Alongside depositing the project’s products in Zenodo, it is imperative to seamlessly integrate these products into NLI’s systems. This integration, adhering to a format that aligns with the library’s infrastructure, aims to ensure optimal functionality for conservation, integration into national and international databases, and long-term maintenance and accessibility. The team is conducting a thorough analysis of the relationships between Midrash’s input data, resulting products, and NLI’s knowledge structures to facilitate effective product ingestion and management in the long run.

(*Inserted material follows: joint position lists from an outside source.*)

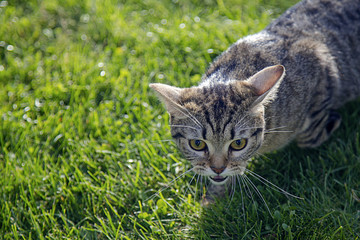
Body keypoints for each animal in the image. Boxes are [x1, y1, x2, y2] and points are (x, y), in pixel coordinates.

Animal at [149, 0, 360, 202]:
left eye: (238, 143)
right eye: (197, 144)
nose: (218, 168)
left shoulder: (321, 60)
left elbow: (310, 134)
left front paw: (330, 121)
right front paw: (214, 196)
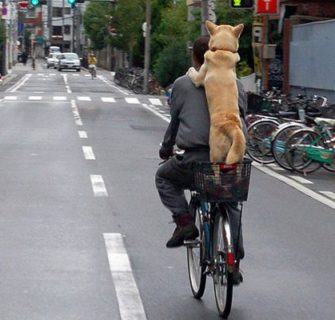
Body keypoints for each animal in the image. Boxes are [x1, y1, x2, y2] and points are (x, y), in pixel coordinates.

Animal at [189, 21, 247, 164]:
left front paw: (189, 69)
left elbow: (193, 73)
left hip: (215, 153)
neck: (223, 49)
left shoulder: (199, 78)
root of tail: (232, 126)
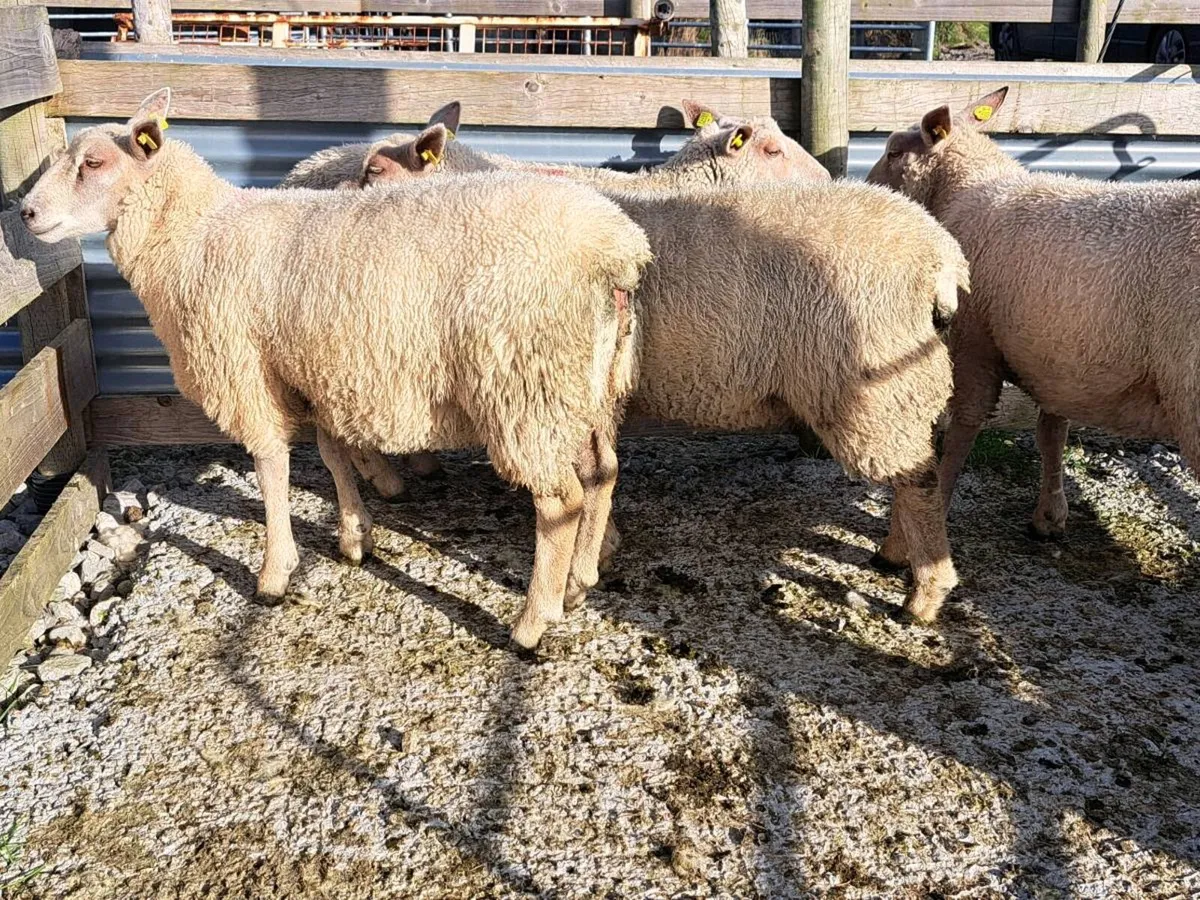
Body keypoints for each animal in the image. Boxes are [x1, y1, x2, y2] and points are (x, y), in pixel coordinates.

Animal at [22, 89, 652, 648]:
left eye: (93, 163)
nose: (26, 212)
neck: (192, 238)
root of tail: (616, 250)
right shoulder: (316, 368)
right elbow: (330, 453)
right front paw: (355, 535)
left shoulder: (245, 367)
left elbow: (271, 464)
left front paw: (275, 572)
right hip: (584, 385)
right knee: (602, 472)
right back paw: (581, 580)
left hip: (524, 385)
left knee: (560, 502)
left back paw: (533, 621)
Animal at [363, 131, 969, 622]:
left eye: (374, 172)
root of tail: (942, 256)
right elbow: (597, 473)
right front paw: (602, 548)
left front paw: (585, 564)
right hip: (900, 389)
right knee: (922, 464)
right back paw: (900, 552)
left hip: (876, 391)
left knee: (919, 478)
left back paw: (925, 592)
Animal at [866, 86, 1200, 541]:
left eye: (895, 151)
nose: (868, 191)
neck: (968, 188)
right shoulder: (1059, 358)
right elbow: (1052, 433)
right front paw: (1050, 514)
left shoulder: (975, 341)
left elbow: (964, 427)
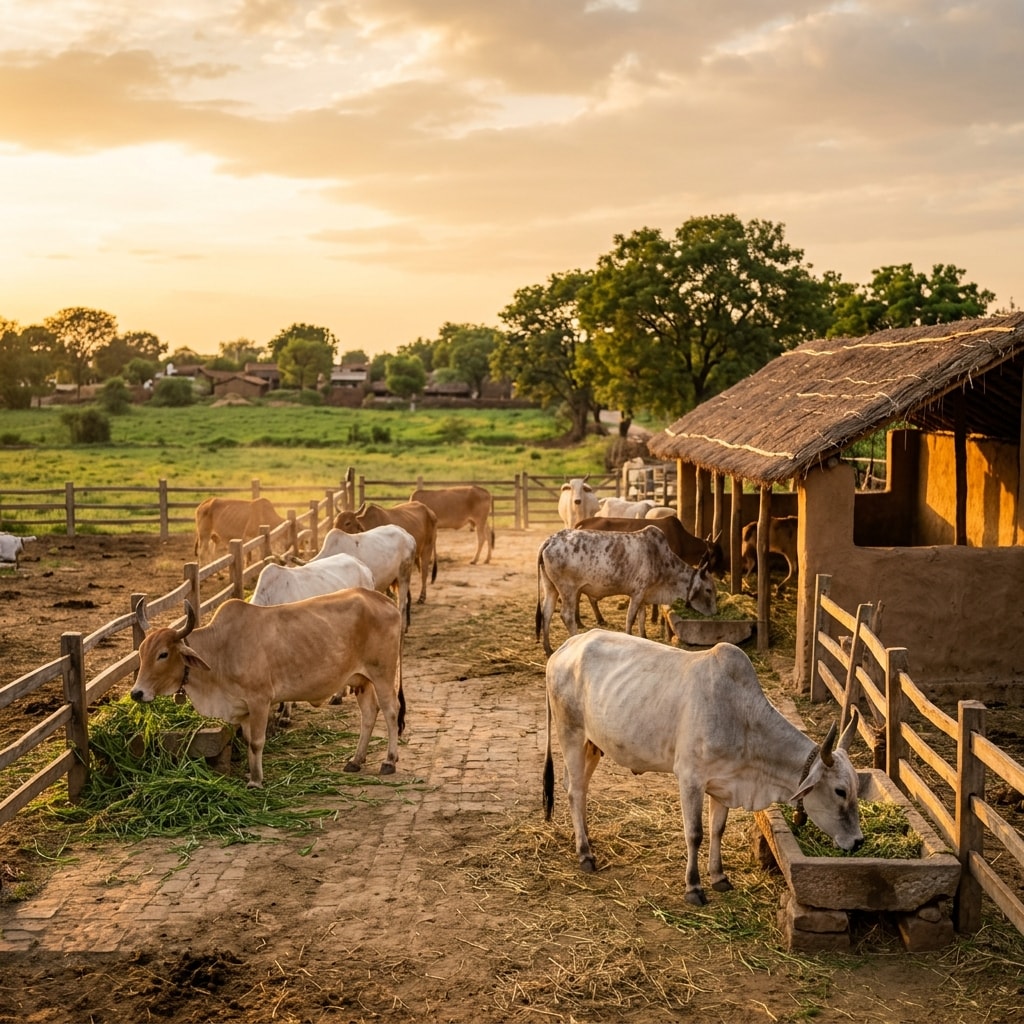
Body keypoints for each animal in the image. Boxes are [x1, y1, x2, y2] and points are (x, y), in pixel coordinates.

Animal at [131, 591, 404, 787]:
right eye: (141, 653)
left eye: (163, 654)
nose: (137, 693)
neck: (221, 649)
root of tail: (385, 600)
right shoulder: (243, 709)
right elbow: (248, 740)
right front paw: (250, 774)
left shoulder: (260, 700)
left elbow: (256, 742)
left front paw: (256, 781)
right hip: (361, 680)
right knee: (369, 715)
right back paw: (356, 760)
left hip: (382, 674)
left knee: (391, 711)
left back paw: (389, 761)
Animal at [535, 526, 717, 656]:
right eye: (708, 589)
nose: (715, 613)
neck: (661, 560)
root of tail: (550, 540)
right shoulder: (637, 593)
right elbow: (631, 619)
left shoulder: (644, 595)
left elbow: (642, 618)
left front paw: (644, 637)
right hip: (568, 590)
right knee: (566, 615)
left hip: (550, 587)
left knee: (547, 612)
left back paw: (548, 649)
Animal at [543, 630, 863, 904]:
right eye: (840, 791)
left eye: (856, 790)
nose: (859, 842)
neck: (743, 720)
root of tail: (566, 646)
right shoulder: (690, 779)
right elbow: (694, 833)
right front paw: (694, 887)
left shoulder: (723, 785)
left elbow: (717, 830)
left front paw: (719, 876)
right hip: (570, 733)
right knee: (574, 791)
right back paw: (585, 854)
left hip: (593, 745)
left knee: (579, 789)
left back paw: (586, 840)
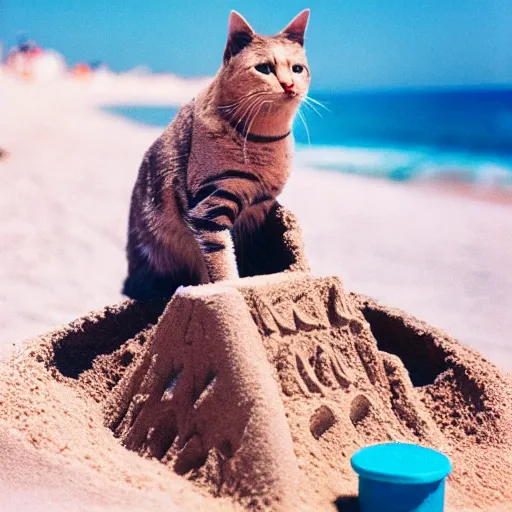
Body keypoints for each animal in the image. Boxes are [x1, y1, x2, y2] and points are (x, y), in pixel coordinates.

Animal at [123, 9, 312, 300]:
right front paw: (232, 289)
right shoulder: (209, 207)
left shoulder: (260, 210)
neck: (264, 143)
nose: (290, 85)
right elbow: (222, 260)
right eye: (264, 68)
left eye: (297, 69)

Automatic Transcription and Computational Philology
Daniel STOEKL BEN EZRA
Professor Daniel Stökl Ben Ezra’s team at the Ecole Pratique des Hautes Études (EPHE, PSL), deals with the automatic analysis of layout, reading order and transcription of the books and manuscripts. At its heart stands eScriptorium, our open-source virtual research environment for automatic manuscript analysis that provides ergonomic access to the AI core kraken created by Benjamin Kiessling and used by many other teams and institutions on many other scripts and languages. In addition, Stökl’s team is responsible for three case studies in computational philology (textual fluidity, prehistory of texts and traditions, tracing the reader). Everything will be performed in close interaction with the other teams.
Hebrew paleography
Judith OLSZOWY-SCHLANGER
The team led by Professor Judith Olszowy-Schlanger at the Ecole Pratique des Hautes Etudes, PSL, Paris, works towards a new methodology and new tools for the study of the medieval Hebrew script of all the geo-cultural areas. It creates an online palaeography album (HebrewPal) – a fully searchable large library of annotated digital images of manuscripts, documents, and inscriptions. To create HebrewPal, MiDRASH team works closely with the project Jewish Book Culture in the Islamicate World (Professor Ronny Vollandt, University of Munich), Digital Scholarship Oxford and Hebrew Manuscripts in the Digital Ages, EPHE, PSL.